Similarly surviving the summary judgment motion were the employee’s claims of retaliation based on the denial of equity that he had earned and its attempts to require him to sign a release of claims in order to receive equity. The employee produced evidence that, if believed, would demonstrate that he discussed concerns about discrimination with a senior executive in 2013 at the time his equity award was being negotiated. Moreover, the attorney’s letter to the employer referenced his illness and his treatment thereafter, thus “plainly” referring to disability discrimination. And, in fact, the employer admitted that it added the litigation release because it believed the employee intended to sue.

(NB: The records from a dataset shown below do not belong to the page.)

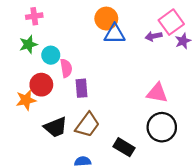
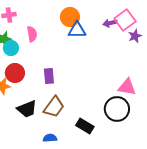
purple arrow: (154, 36) -> (110, 23), moved
cyan circle: (51, 55) -> (11, 48), moved
pink semicircle: (66, 68) -> (32, 34), moved
pink triangle: (157, 93) -> (127, 87), moved

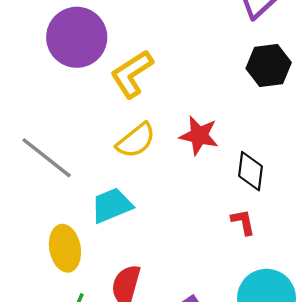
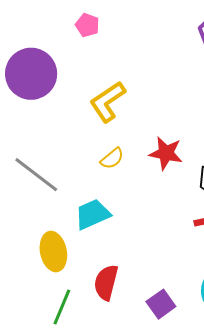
purple circle: (77, 37) -> (31, 74), moved
yellow semicircle: (136, 141) -> (112, 159), size x0.7

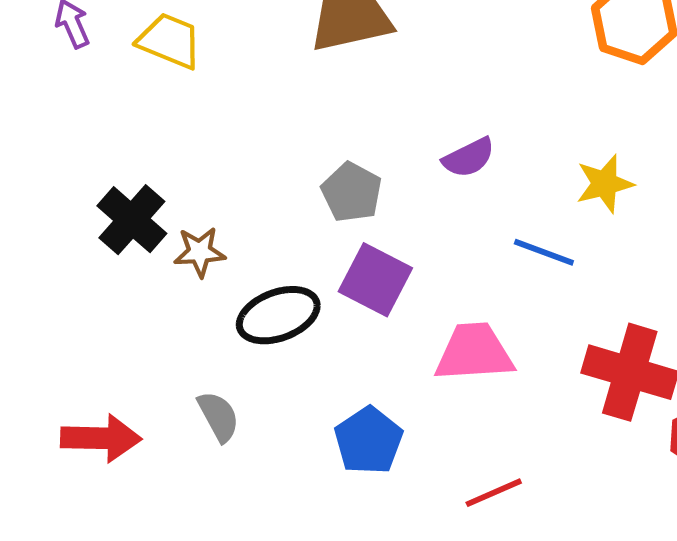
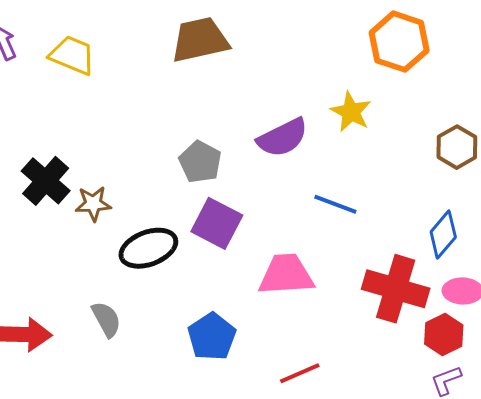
purple semicircle: (469, 158) -> (283, 138), size x1.4
yellow star: (605, 184) -> (351, 112), moved, turned -30

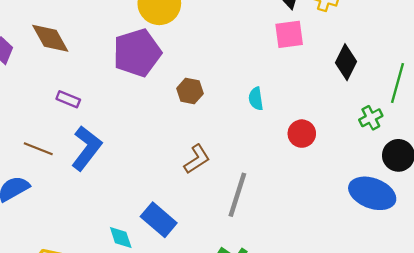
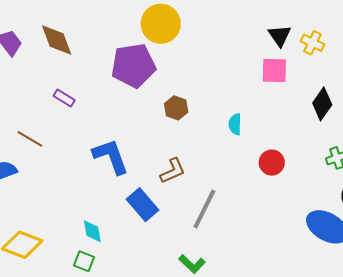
blue L-shape: (86, 148) -> (111, 156), moved, turned -66
blue rectangle: (159, 220) -> (142, 205), moved

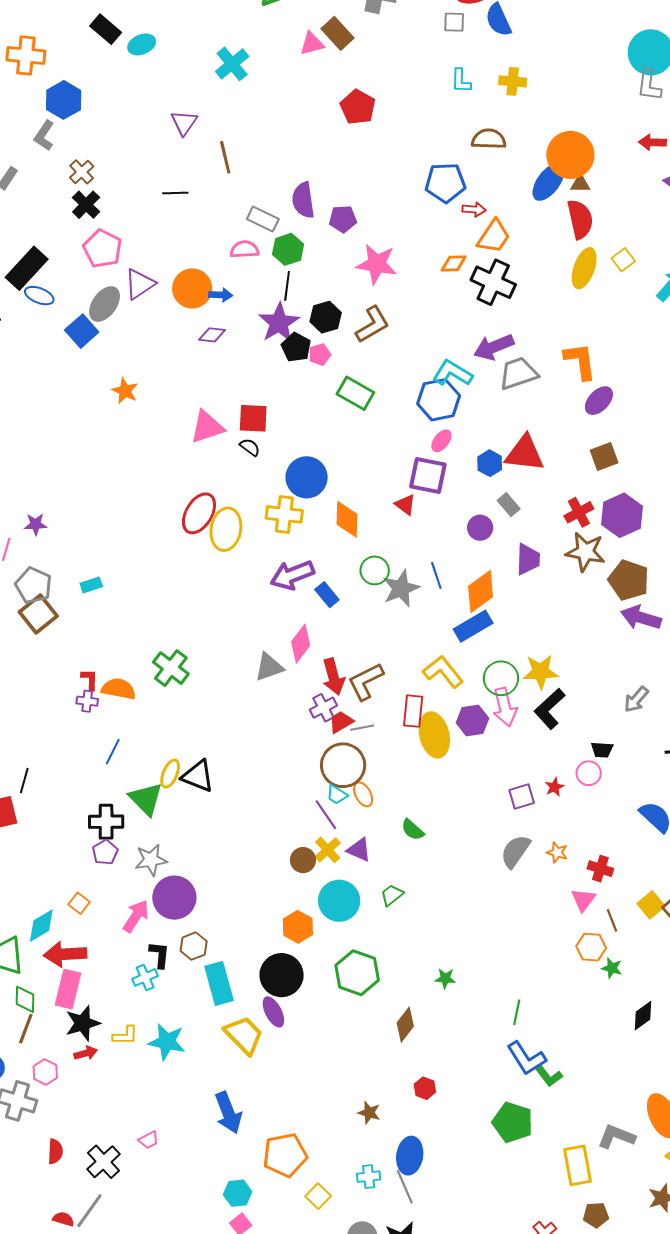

Equity awards and unpaid bonuses. According to the employee, the employer awarded him fewer shares, and on less beneficial terms, than it offered his colleagues, which he alleged was due to his age and actual or perceived disability. The employee raised a genuine issue regarding whether the amount of equity he was allotted resulted from discrimination, the court concluded, because there was reason to doubt the employer’s justification that the other executives made greater contributions to the company. Months before the employee received the equity agreement, the Board passed a resolution calling for him to receive the same equity as the other two executives in question. This made it reasonable to assume that the three executives were of equal value to the company, thus calling into question management’s subsequent decision to grant him less equity. Moreover, although the employee was unable to pursue the nonpromotion claims, the evidence that he was passed over for those promotions could serve as at least minimal evidence of age or health bias with regard to the equity decision. As to the bonuses, the employer admitted that it paid bonuses in both years to executives who were both younger and healthier than the employee. The court concluded that a jury should be allowed to consider those claims because the employer’s justifications shifted over time and were unsupported.